» Dataset items
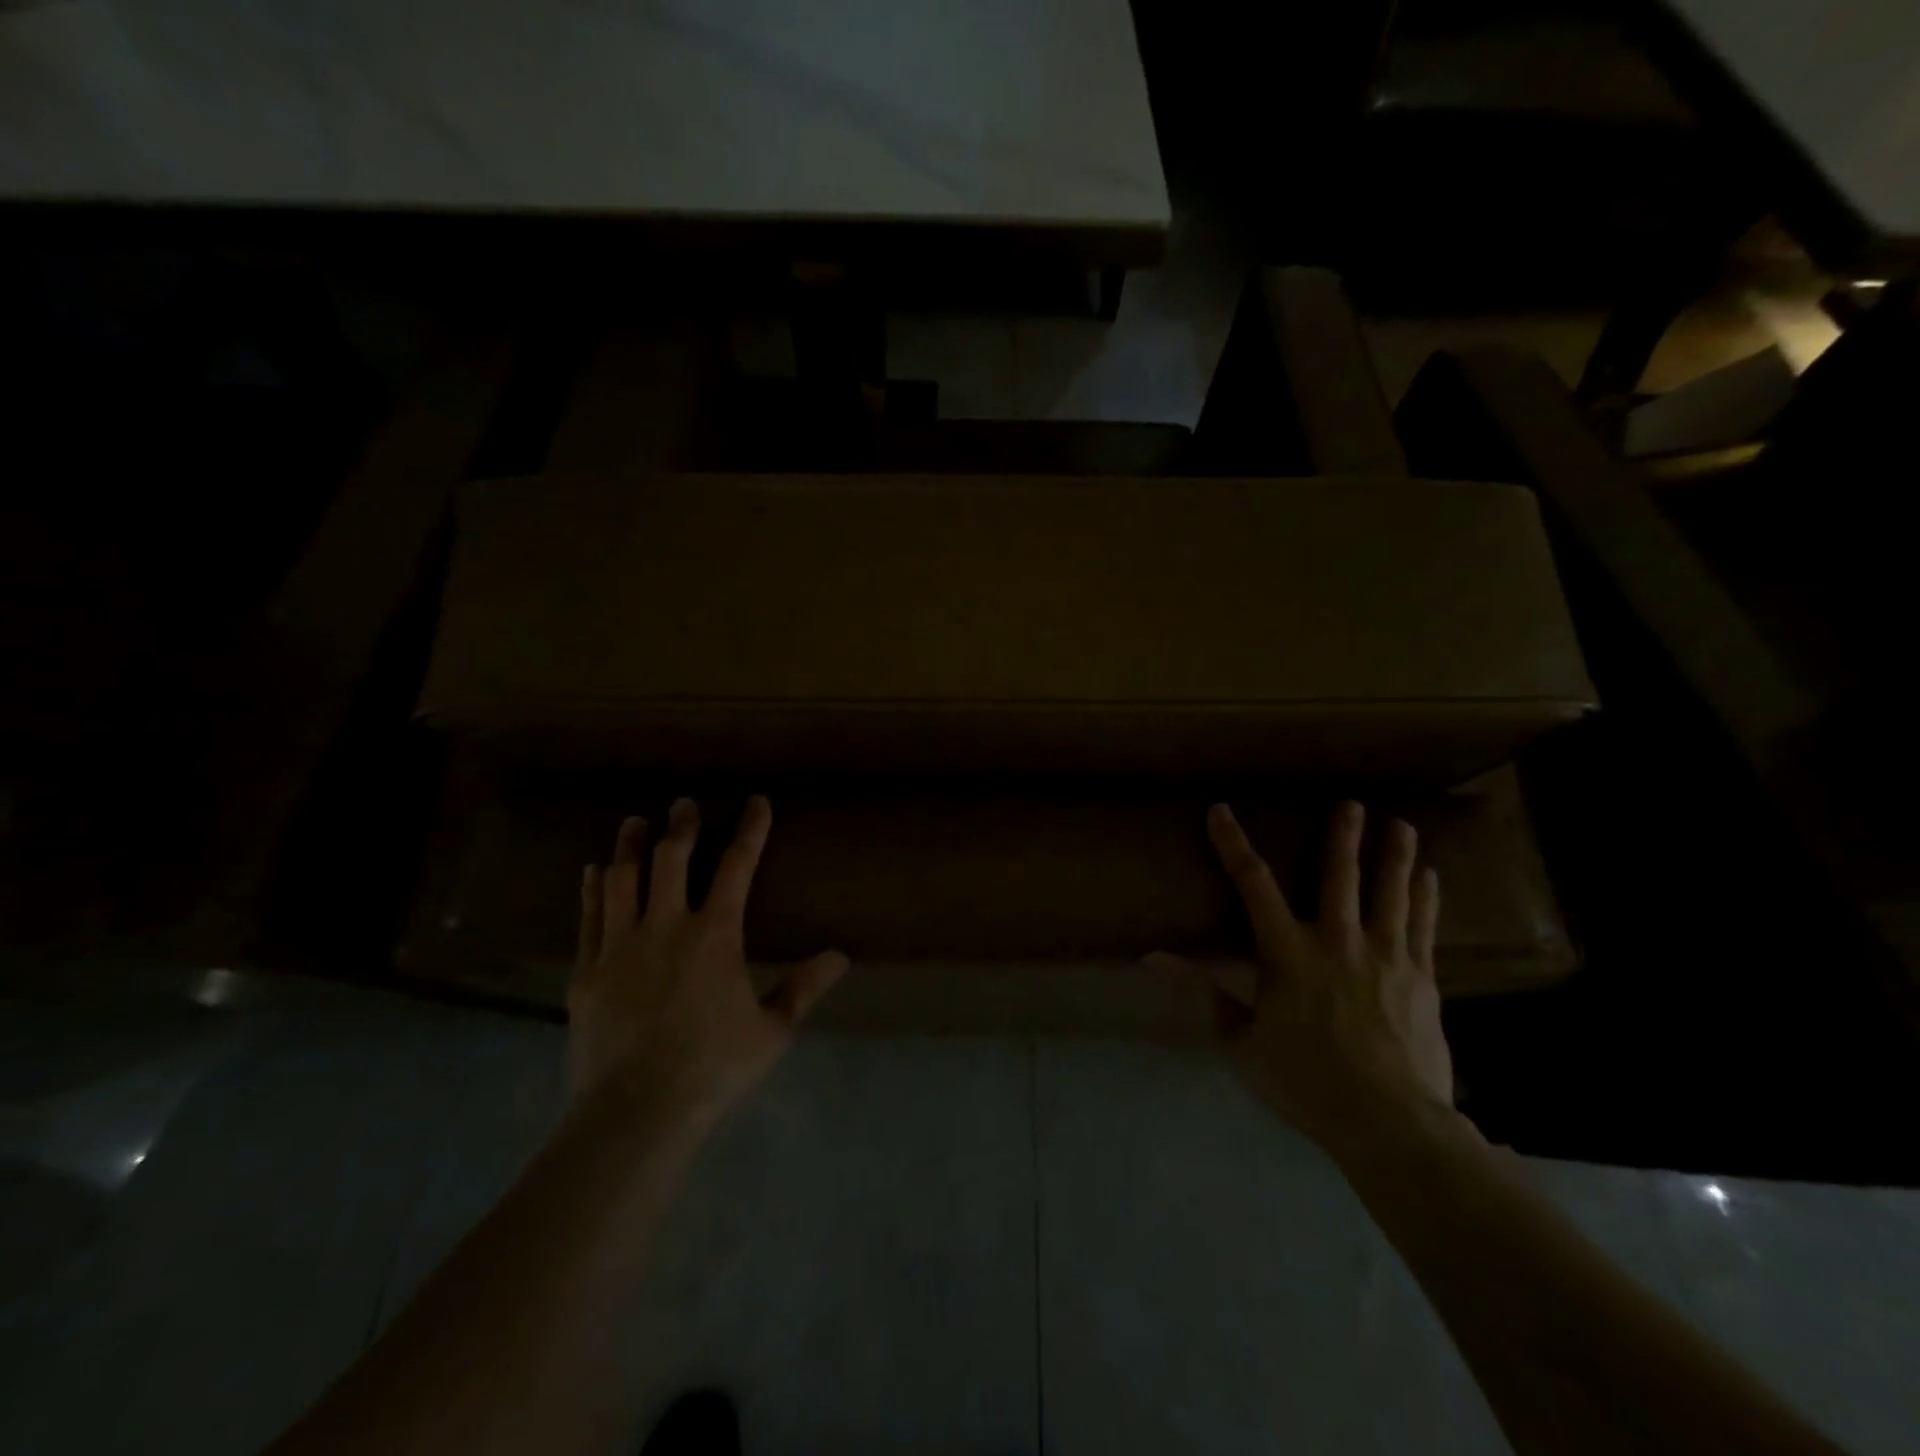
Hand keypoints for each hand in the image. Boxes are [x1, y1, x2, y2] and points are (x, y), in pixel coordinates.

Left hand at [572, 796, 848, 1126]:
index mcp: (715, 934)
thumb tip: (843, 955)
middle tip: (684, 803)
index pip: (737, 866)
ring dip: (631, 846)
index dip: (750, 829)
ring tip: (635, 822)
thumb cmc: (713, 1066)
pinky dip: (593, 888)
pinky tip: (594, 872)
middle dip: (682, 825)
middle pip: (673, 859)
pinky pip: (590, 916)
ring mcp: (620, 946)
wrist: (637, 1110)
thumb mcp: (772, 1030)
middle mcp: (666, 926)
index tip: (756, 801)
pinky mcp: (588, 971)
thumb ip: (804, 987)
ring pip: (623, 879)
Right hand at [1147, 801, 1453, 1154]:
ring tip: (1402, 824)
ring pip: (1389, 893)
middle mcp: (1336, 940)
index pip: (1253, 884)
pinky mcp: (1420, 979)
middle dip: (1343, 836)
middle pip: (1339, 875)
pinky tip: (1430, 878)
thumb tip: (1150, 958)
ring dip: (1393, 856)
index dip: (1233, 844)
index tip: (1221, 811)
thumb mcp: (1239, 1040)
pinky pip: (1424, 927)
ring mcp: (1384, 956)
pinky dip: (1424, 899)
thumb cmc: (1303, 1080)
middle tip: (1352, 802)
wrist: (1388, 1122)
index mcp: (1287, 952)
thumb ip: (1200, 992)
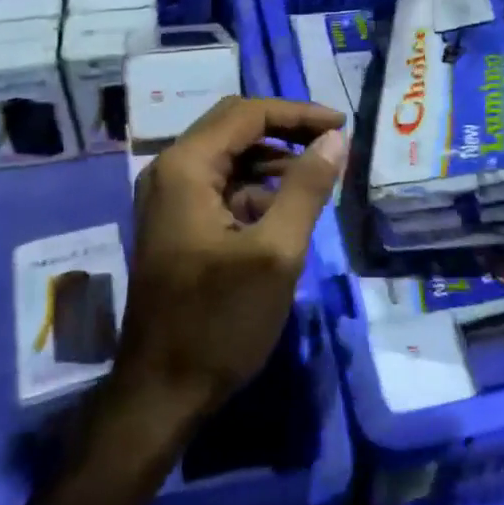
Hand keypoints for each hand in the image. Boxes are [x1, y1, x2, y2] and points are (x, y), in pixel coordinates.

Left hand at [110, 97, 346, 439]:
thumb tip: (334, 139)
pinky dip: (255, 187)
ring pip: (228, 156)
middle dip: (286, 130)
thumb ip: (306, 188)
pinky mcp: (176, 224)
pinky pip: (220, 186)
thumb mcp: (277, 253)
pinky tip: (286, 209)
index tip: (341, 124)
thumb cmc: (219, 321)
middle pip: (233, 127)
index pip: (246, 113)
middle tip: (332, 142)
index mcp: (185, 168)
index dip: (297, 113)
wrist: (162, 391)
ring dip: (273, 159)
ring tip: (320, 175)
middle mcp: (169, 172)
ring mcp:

» Requirement
Every entry above needs to be duplicated precisely, and none of the pictures should appear.

» Written response
Hand keypoints for each hand in the image. Boxes are [x1, y1, x2, y2] and points are (x, y), in pixel coordinates.

Left hand at [572, 796, 848, 1126]:
index mcp: (715, 934)
thumb tip: (843, 955)
middle tip: (684, 803)
index pip: (737, 866)
ring dip: (631, 846)
index dip: (750, 829)
ring tip: (635, 822)
thumb cmc: (713, 1066)
pinky dip: (593, 888)
pinky tip: (594, 872)
middle dip: (682, 825)
middle pip: (673, 859)
pinky pip: (590, 916)
ring mcp: (620, 946)
wrist: (637, 1110)
thumb mcp: (772, 1030)
middle mcp: (666, 926)
index tip: (756, 801)
pinky mcp: (588, 971)
thumb ip: (804, 987)
ring pip: (623, 879)
Right hand at [1147, 801, 1453, 1154]:
ring tip: (1402, 824)
ring pip: (1389, 893)
middle mcp: (1336, 940)
index pip: (1253, 884)
pinky mcp: (1420, 979)
middle dip: (1343, 836)
middle pip: (1339, 875)
pinky tip: (1430, 878)
thumb tip: (1150, 958)
ring dip: (1393, 856)
index dip: (1233, 844)
index tip: (1221, 811)
thumb mcp: (1239, 1040)
pinky pip: (1424, 927)
ring mcp: (1384, 956)
pinky dip: (1424, 899)
thumb cmc: (1303, 1080)
middle tip: (1352, 802)
wrist: (1388, 1122)
index mcp: (1287, 952)
thumb ip: (1200, 992)
Hand keypoints for each hand in the image. Boxes are [x1, y1, x2, y2] and points are (x, y), in pixel coordinates.

Left hand at [110, 97, 346, 439]:
thumb tip: (334, 139)
pinky dip: (255, 187)
ring pip: (228, 156)
middle dip: (286, 130)
thumb ip: (306, 188)
pinky mcp: (176, 224)
pinky pip: (220, 186)
thumb mcp: (277, 253)
pinky tip: (286, 209)
index tip: (341, 124)
thumb cmc: (219, 321)
middle pip: (233, 127)
index pip: (246, 113)
middle tip: (332, 142)
index mcp: (185, 168)
index dip: (297, 113)
wrist: (162, 391)
ring dip: (273, 159)
ring tip: (320, 175)
middle mcp: (169, 172)
ring mcp:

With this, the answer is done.